Challenges with Implementation Statements - The new DWP Guidance
19th January, 2023
It’s been over two years since trustees of schemes, which are subject to the requirement for a Statement of Investment Principles (SIP), have been required to produce an Implementation Statement (IS) to meet pension disclosure requirements. The aim of this has been to encourage trustees to be more engaged in stewardship of the assets they oversee to ensure the policies set out in the SIP are being followed by their investment managers.
The requirement to produce an IS came into force in October 2020 and since then there have been various challenges in producing them.
Many investment managers struggled to cope with the significant demand for information. This included obtaining data on voting statistics and significant votes as well as engagement information. Over time there have been improvements in this information but we are still seeing some fund managers providing generic firm-wide information rather than fund specific data. Whilst this is better than no information at all, it still makes it challenging for a trustee to determine if their policies are being followed for all of their holdings. As investment managers improve their reporting processes, we do hope that more granular information can be obtained from all investment managers and encourage them to do this to help trustees fulfil their obligations.
There was some initial confusion over which date the IS had to be produced by – was it the Scheme year end or the date the accounts needed to be signed by? Some trustees sought legal advice and it was confirmed that the deadline would be the date the scheme accounts were required to be signed. This was only an issue in the first year as future statements were then included as part of the annual accounts.
There was also some uncertainty on which parts of the regulations are a requirement and which ones are considered best practice, as well as who the audience was for the ISs.

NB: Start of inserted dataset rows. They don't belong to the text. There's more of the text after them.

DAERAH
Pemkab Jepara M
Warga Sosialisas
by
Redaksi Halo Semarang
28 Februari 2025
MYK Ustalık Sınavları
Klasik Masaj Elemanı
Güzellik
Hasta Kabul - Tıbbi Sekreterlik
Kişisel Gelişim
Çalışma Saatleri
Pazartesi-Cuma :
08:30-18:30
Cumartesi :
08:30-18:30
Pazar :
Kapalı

The Department of Work and Pensions (DWP) issued new guidance in June 2022 (Reporting on Stewardship and Other Topics through the Statement of Investment Principles and the Implementation Statement: Statutory and Non-Statutory Guidance) following a consultation on stewardship and clarified which sections of the regulations are statutory and non-statutory. The guidance sets out that references to ‘must’ refers to a legislative requirement and has to be complied with otherwise the Pensions Regulator (tPR) can impose sanctions. It also uses ‘should’ in the guidance and this means trustees must comply with the regulation or explain why they haven’t in the IS. References to ‘may’ do not require any explanation and is guidance on best practice.
TPR also confirmed that it is the primary audience for the SIP and IS, and not members. It does clarify that trustees can produce a version of the IS for the “reasonably engaged and informed member” and encourage them to be written in plain English. However, this is not a requirement.

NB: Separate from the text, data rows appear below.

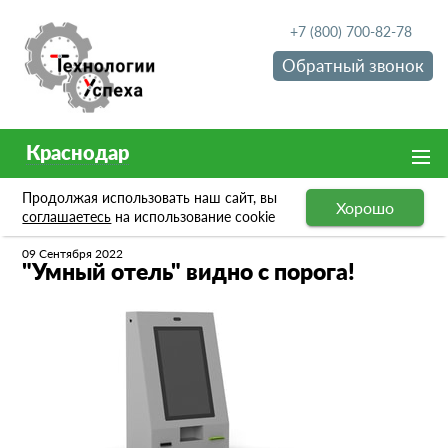
+7 (800) 700-82-78
Обратный звонок
Краснодар
Продолжая использовать наш сайт, вы
Хорошо
Новости
"Умный отель" видно с порога!
соглашаетесь
на использование cookie
09 Сентября 2022
"Умный отель" видно с порога!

There had been a proposal in the consultation to include a voting reporting template, or a template to report engagement activities, but this was put on hold for the time being.

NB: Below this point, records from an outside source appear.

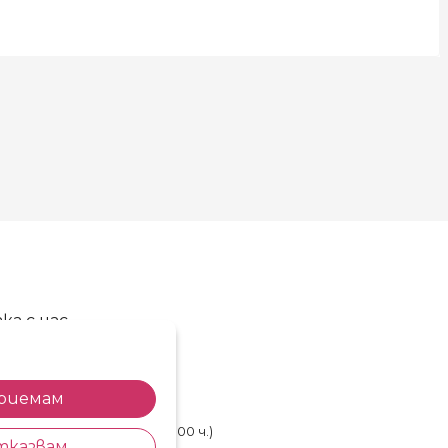
ка с нас
86 720 768
85 514 577
риемам
shop@kosara.bg
лничен ден (от 8.30 до 17.00 ч.)
тказвам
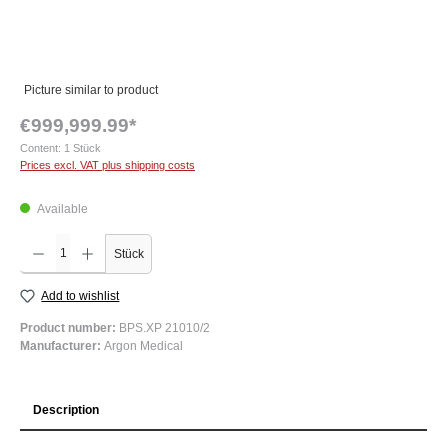
Picture similar to product
€999,999.99*
Content:
1 Stück
Prices excl. VAT plus shipping costs
Available
Product Quantity: Enter the desired amount or use the buttons to increase or decrease the q
Stück
Add to wishlist
Product number:
BPS.XP 21010/2
Manufacturer:
Argon Medical
Description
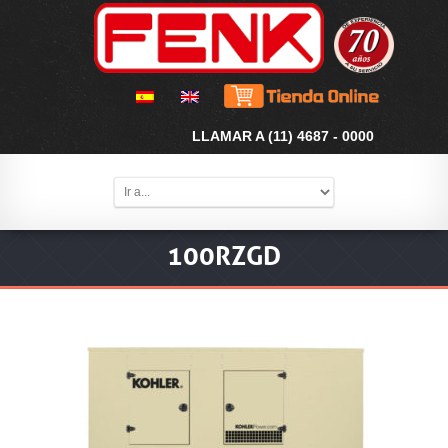
LLAMAR A (11) 4687 - 0000
100RZGD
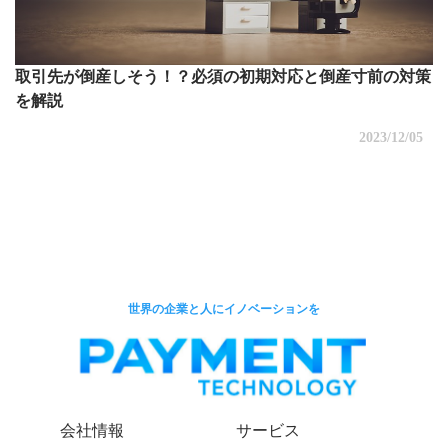
取引先が倒産しそう！？必須の初期対応と倒産寸前の対策
を解説
2023/12/05
世界の企業と人にイノベーションを
会社情報
サービス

The guidance has helped to clear up some of the issues on producing an IS, however, it would have been great to see a standard template on engagements to help make data more comparable across different fund managers. The PLSA Vote Reporting Template seems to be the most popular method in which investment managers use to provide voting information and some engagement information. This has helped in providing a standardised approach to voting information, but there is a lack of standardisation across engagements which can make it trickier to collate information as it is provided in different formats by different managers.
I do hope to see some further progress on this from the industry to assist trustees in being able to collect engagement information in a standard way so that it can make the data collection process simpler.